Cumprindo temporariamente o cargo de Mário Sérgio, que se recupera de uma cirurgia, o auxiliar-técnico Fernando Alcântara gostou do desempenho do Figueirense no empate em 0 x 0 com o Noroeste, na noite da última quarta-feira, em Bauru, pelo jogo de ida da segunda fase da Copa do Brasil.
“O nosso objetivo foi atingido, que era equilibrar o jogo com o Noroeste. E dentro desse equilíbrio, sair daqui com um bom resultado. E quero dar os parabéns à equipe, porque considero o empate um bom resultado. Agora temos o jogo da volta para definir a classificação em casa”, disse.
Enquanto o comandante mostrava otimismo para o jogo de volta, em Florianópolis, alguns jogadores do elenco mostravam preocupação. Qualquer empate com gols garante a equipe do interior paulista nas oitavas-de-final. O meia Fernandes pediu ‘inteligência’ aos companheiros no Orlando Scarpelli.
“É um resultado perigoso, que a gente tem que ter inteligência para jogar no Scarpelli. Se a gente tomar um gol, vai ser complicado. Na Copa do Brasil, você jogando em casa, é mais perigoso, porque o gol do adversário tem valor dois”, garantiu o jogador.
Nada que tire Alcântara do sério, afinal o treinador lamentou as chances desperdiçadas pelo ataque alvinegro no Alfredo de Castilho. “Lamentação acho que não é a palavra mais adequada neste momento. O que nós fizemos dentro de campo foi completamente gratificante. E pelo que fizemos dentro de campo, poderíamos até ter saído com a vitória”, explicou.
“Acho que a gente tirou um monte de lições no jogo de hoje. E agora acho que a tendência natural das coisas é que a equipe vá crescendo no decorrer do campeonato”, completou o auxiliar, crente na evolução da equipe.
É a mesma sensação do lateral-direito Ruy. Um dos principais nomes do atual elenco, o jogador acredita que o esquema implantado em Bauru, com quatro zagueiros e dois volantes, sem nenhum meia-atacante como titular, poderá marcar uma nova guinada no Figueira.
“A equipe jogou com inteligência. O Alcântara nos dois dias que nós tivemos em Bauru, bateu bastante na tecla do esquema tático, e isso foi cumprido. Às vezes o time com muitos atacantes não é ofensivo, assim como com muitos zagueiros não é defensivo. E mostramos isso aqui, hoje”, concluiu.
Em meio às análises, houve tempo até para reclamações. O zagueiro Felipe Santana deixou Bauru queixando-se da arbitragem. Segundo o jogador, a expulsão de Chicão, seu companheiro no setor, foi injusta. “A nossa equipe está de parabéns, até porque foi um pouco prejudicada agora, no final, com a expulsão do Chicão. Mas todos que entraram cumpriram o dever e saímos com um bom resultado”, definiu.
_ _ _ _ _
(QUESTÕES PROPOSTAS)
(1) Por favor, redigite o trecho da reportagem sobre o Figueirense que começa em "Cumprindo temporariamente o" e segue até "no Orlando Scarpelli.".
(2) Traduza para o inglês esta frase da reportagem sobre o Figueirense: "Em meio às análises, houve tempo até para reclamações."
Os dados não têm nenhuma relação com este exercício.

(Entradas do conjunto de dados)
_ _ _ _ _
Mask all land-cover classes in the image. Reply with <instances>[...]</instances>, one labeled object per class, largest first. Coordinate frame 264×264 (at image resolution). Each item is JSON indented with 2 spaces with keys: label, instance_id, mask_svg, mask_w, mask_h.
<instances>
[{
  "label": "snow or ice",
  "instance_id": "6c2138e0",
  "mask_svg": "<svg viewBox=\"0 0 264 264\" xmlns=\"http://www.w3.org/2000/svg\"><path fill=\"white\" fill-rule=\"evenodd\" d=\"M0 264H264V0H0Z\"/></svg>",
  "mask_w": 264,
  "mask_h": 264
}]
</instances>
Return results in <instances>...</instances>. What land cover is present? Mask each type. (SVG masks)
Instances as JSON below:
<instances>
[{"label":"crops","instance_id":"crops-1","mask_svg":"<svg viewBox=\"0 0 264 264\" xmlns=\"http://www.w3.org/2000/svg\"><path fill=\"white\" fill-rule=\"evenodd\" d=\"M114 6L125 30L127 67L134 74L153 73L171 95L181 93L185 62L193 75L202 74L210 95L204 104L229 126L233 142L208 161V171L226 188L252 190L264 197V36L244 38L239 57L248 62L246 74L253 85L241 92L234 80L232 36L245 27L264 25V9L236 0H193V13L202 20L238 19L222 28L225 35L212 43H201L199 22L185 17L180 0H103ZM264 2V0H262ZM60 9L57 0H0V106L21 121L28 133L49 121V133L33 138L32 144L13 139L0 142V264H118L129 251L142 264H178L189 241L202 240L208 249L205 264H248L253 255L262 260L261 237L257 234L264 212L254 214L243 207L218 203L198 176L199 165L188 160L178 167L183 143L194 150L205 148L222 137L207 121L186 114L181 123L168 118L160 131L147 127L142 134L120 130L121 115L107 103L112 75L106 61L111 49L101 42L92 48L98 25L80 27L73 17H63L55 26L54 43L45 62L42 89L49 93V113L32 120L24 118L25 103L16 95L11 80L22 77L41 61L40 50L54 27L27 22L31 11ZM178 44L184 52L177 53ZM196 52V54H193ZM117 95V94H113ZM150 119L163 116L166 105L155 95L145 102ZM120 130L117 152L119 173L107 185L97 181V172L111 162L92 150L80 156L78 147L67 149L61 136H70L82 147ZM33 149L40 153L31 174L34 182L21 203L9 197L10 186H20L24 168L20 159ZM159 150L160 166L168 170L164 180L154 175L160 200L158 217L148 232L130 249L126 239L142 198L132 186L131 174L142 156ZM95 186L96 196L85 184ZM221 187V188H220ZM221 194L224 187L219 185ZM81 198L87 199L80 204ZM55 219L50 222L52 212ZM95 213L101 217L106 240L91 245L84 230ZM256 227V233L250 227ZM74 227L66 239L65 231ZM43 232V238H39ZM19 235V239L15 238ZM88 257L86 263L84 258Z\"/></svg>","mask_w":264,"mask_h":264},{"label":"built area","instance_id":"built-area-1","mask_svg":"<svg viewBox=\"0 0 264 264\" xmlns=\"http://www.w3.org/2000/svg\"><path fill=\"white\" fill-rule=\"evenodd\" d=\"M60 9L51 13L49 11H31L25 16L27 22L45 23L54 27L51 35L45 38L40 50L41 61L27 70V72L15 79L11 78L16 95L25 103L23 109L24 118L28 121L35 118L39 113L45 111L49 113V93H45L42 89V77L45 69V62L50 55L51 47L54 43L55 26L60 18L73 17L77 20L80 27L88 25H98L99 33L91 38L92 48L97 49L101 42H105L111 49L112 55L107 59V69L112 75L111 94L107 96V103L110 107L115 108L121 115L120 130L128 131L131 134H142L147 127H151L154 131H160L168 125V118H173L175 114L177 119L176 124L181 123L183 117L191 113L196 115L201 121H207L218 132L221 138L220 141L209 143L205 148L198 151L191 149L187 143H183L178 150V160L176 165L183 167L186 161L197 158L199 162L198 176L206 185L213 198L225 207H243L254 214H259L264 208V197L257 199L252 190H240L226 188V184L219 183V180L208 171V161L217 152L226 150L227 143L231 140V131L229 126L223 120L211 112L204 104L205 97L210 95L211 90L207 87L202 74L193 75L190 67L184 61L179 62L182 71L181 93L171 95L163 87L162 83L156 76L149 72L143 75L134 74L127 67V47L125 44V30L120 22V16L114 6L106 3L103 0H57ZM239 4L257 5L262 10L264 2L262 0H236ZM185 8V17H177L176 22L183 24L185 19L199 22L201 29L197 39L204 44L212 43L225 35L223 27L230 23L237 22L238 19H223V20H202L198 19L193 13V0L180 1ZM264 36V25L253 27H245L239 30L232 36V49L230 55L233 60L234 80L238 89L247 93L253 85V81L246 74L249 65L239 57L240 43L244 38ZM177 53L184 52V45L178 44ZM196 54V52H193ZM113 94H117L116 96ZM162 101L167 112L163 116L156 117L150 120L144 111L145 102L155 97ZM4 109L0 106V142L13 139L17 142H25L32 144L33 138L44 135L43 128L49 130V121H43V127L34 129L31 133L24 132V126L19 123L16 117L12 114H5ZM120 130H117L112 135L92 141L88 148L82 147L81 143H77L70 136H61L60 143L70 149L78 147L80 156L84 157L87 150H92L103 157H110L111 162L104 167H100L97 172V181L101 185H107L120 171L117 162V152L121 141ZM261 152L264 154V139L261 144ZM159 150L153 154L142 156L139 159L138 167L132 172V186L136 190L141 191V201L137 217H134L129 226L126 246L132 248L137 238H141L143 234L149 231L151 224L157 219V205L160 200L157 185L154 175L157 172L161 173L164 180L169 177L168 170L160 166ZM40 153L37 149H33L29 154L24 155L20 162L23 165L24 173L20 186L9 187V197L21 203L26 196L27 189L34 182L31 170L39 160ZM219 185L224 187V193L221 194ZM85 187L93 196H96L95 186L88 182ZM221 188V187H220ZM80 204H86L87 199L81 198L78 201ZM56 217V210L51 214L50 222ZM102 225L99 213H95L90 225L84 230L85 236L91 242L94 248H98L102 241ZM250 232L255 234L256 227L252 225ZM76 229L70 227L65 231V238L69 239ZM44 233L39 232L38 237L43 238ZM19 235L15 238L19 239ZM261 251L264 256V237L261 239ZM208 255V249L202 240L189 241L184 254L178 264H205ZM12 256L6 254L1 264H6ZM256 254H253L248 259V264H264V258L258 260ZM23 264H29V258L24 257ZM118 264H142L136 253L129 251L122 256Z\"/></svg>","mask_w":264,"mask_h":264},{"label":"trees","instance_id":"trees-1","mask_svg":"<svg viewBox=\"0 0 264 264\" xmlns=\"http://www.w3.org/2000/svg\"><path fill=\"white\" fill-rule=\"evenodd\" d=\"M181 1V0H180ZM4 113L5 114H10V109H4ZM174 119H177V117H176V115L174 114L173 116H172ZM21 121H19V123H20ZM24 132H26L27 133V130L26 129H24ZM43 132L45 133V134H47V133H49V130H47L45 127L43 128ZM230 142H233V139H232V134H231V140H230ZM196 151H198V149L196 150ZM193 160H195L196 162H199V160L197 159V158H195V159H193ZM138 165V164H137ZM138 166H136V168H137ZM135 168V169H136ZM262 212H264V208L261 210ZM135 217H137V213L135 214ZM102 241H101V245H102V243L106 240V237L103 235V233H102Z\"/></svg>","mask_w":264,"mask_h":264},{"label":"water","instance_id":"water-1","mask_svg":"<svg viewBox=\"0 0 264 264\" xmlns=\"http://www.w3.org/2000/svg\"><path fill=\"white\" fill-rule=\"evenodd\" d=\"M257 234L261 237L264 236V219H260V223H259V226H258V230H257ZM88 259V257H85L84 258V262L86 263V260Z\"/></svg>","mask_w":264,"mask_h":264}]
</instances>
_ _ _ _ _
(RESPOSTAS DO EXERCÍCIO)
(1)
Cumprindo temporariamente o cargo de Mário Sérgio, que se recupera de uma cirurgia, o auxiliar-técnico Fernando Alcântara gostou do desempenho do Figueirense no empate em 0 x 0 com o Noroeste, na noite da última quarta-feira, em Bauru, pelo jogo de ida da segunda fase da Copa do Brasil.
“O nosso objetivo foi atingido, que era equilibrar o jogo com o Noroeste. E dentro desse equilíbrio, sair daqui com um bom resultado. E quero dar os parabéns à equipe, porque considero o empate um bom resultado. Agora temos o jogo da volta para definir a classificação em casa”, disse.
Enquanto o comandante mostrava otimismo para o jogo de volta, em Florianópolis, alguns jogadores do elenco mostravam preocupação. Qualquer empate com gols garante a equipe do interior paulista nas oitavas-de-final. O meia Fernandes pediu ‘inteligência’ aos companheiros no Orlando Scarpelli.

(2) Amid the analyses, there was even time for complaints.